Recombinant human granulocyte-macrophage colony stimulating factor (molgramostim) has been shown to induce hematopoietic progenitor cells in myeloid and erythroid lineages to proliferate and to stimulate mature monocytes/macrophages and neutrophils.12 Furthermore, it has been shown to enhance the migration and proliferation of endothelial cells and to promote keratinocyte growth.13,14 Animal studies have also shown that local application of molgramostim to wounded areas results in an increase in granulation tissue and breaking strength of incisional wounds, resulting in a faster wound healing.15,16,17,18,19,20,21,22 For this reason, some have suggested the use of molgramostim therapy in some patients with non-healing ulcers.23

We hypothesized that molgramostim may have beneficial effects on impaired healing of colonic anastomosis in jaundiced rats. Thus, we studied the effects of locally applied molgramostim on the healing process in rats that had common-bile-duct-ligation (CBDL) as an experimental model for jaundice.

Methods

Our procedures were in accordance with the Guide for the care and use of laboratory animals (National Institutes of Health Publication no. 86-23, revised 1985).

Eighty-six male Sprague–Dawley rats were randomized into the following groups:

  • Group 1: colonic anastomosis (n = 22)

  • Group 2: laparotomy and colonic anastomosis (n = 20)

  • Group 3: colonic anastomosis in rats after CBDL (control group; n = 22)

  • Group 4: colonic anastomosis in rats after CBDL plus 50 μg of molgramostim (n = 22).

Rats were brought into the laboratory 24 hours before the operation, and housed in separate cages. Investigators were blinded to groups during surgical procedures. All animals were anesthetized with intramuscular injections of ketamine (40 mg/kg; Ketalar, Parke Davis, Pfizer, Istanbul, Turkey) and xylasine (5 mg/kg; Rompun, Bayer, Leverkursen, Germany). After laparotomy in the rats from groups 3 and 4, the common bile duct was ligated and dissected. All components of anastomotic healing were studied in the significantly jaundiced rats in these 2 groups.2 In group 2, only laparotomy was performed. After 7 days, the rats in all groups were anesthetized. A 4-cm median laparotomy was performed and the left colon transected (without resection of a segment) by a transverse circumferential incision 5 cm proximally to the peritoneal reflection, taking care to preserve the marginal arteries. The bowel was restored by an end-to-end anastomosis with 6 interrupted, inverting sutures of 6-0 polypropylene (Prolene; Ethicon, Edinburgh). In group 4, 0.5 mL of molgramostim (from the solution of 100 μg/mL; Novartis Pharma, Basel) was injected subserosally into the peri-anastomotic area by multiple injections. We applied 50 μg molgramostim as recommended in our earlier studies in which molgramostim was used on anastomotic wounds.24,25 Anastomoses were performed on postoperative day 7 after CBDL to allow the development of significant jaundice. Subsequently, the abdominal incision was closed with 2 layers of continuous 4-0 silk sutures. Postoperatively, the rats were fed a diet with rat chow and water ad libitum.

WHAT YOU NEED TO DO:
• a. In the molgramostim passage, how many male Sprague–Dawley rats were randomized into groups?
• b. Turn the paragraph of the molgramostim passage beginning "Recombinant human granulocyte-macrophage colony stimulating factor" into a short bulleted list that keeps its main facts.
• c. According to the molgramostim passage, why were the anastomoses performed on postoperative day 7 after common-bile-duct ligation?
The records come from a different source than the molgramostim passage.

Dataset entries:
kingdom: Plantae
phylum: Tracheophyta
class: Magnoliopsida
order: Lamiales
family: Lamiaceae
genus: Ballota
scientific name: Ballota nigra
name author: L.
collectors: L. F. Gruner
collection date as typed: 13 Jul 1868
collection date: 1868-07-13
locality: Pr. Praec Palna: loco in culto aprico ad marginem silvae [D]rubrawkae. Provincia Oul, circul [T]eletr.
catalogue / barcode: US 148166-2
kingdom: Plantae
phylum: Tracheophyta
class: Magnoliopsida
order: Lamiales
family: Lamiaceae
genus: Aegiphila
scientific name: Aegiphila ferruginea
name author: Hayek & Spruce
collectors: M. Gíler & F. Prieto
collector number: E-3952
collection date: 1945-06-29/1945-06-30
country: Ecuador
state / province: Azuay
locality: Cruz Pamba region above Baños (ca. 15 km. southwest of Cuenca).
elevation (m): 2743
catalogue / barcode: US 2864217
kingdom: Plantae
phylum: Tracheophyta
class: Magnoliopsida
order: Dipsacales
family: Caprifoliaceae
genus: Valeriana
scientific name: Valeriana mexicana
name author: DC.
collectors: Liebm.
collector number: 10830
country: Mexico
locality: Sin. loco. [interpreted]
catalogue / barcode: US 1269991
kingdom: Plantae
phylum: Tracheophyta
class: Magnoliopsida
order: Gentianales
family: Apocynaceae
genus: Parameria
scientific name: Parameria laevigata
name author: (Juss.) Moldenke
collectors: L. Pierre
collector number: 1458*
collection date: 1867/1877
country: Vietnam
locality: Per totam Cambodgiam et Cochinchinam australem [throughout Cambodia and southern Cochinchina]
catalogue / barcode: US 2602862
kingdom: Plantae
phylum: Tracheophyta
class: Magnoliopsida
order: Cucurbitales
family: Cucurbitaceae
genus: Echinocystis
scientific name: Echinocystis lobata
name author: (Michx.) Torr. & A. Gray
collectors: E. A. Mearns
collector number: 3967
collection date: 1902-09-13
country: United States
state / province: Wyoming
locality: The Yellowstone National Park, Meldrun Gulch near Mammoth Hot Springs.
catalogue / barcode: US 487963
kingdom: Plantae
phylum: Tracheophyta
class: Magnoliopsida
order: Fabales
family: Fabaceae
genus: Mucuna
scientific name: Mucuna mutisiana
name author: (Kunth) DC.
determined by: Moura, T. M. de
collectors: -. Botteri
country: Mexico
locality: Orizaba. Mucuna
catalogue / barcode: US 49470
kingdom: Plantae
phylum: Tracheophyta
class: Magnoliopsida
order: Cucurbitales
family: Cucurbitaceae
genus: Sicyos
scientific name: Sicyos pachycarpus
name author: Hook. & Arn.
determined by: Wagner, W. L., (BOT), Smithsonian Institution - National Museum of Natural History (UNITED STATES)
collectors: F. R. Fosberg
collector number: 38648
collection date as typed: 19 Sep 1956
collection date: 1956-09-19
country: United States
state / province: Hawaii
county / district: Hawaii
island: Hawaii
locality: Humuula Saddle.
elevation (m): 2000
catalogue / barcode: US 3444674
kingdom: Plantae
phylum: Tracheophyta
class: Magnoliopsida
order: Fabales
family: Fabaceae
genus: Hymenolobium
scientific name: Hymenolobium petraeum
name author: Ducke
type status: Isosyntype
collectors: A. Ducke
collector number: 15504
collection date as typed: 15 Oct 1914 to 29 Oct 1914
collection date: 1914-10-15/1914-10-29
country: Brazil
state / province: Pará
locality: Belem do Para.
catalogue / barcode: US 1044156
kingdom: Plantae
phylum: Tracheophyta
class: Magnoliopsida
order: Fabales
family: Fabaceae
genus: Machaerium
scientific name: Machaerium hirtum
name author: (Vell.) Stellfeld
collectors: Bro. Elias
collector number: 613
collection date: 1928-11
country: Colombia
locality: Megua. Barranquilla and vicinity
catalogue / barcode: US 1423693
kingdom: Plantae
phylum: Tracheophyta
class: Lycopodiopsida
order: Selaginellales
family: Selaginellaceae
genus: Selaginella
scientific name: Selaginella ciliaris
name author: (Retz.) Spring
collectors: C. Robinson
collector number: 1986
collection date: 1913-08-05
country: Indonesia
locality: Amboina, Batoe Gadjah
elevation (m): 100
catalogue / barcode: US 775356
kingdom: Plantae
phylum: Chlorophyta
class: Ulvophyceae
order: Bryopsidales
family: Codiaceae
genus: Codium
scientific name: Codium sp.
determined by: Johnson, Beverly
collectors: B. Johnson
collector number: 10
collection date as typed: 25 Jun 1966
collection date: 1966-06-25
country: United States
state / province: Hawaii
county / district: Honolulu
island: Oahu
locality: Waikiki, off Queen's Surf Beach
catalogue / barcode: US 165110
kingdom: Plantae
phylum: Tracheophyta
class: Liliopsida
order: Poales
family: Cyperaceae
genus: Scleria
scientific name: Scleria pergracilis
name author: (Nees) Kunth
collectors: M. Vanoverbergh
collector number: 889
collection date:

SOLUTION LIST:
• a. Eighty-six.

• b.
- Molgramostim (recombinant human GM-CSF) has been shown to make hematopoietic progenitor cells in myeloid and erythroid lineages proliferate and to stimulate mature monocytes/macrophages and neutrophils.
- It has been shown to enhance the migration and proliferation of endothelial cells and to promote keratinocyte growth.
- In animal studies, local application to wounded areas increased granulation tissue and the breaking strength of incisional wounds, so wounds healed faster.
- For this reason, some have suggested molgramostim therapy for some patients with non-healing ulcers.

• c. The anastomoses were timed for day 7 after common-bile-duct ligation so that significant jaundice could develop.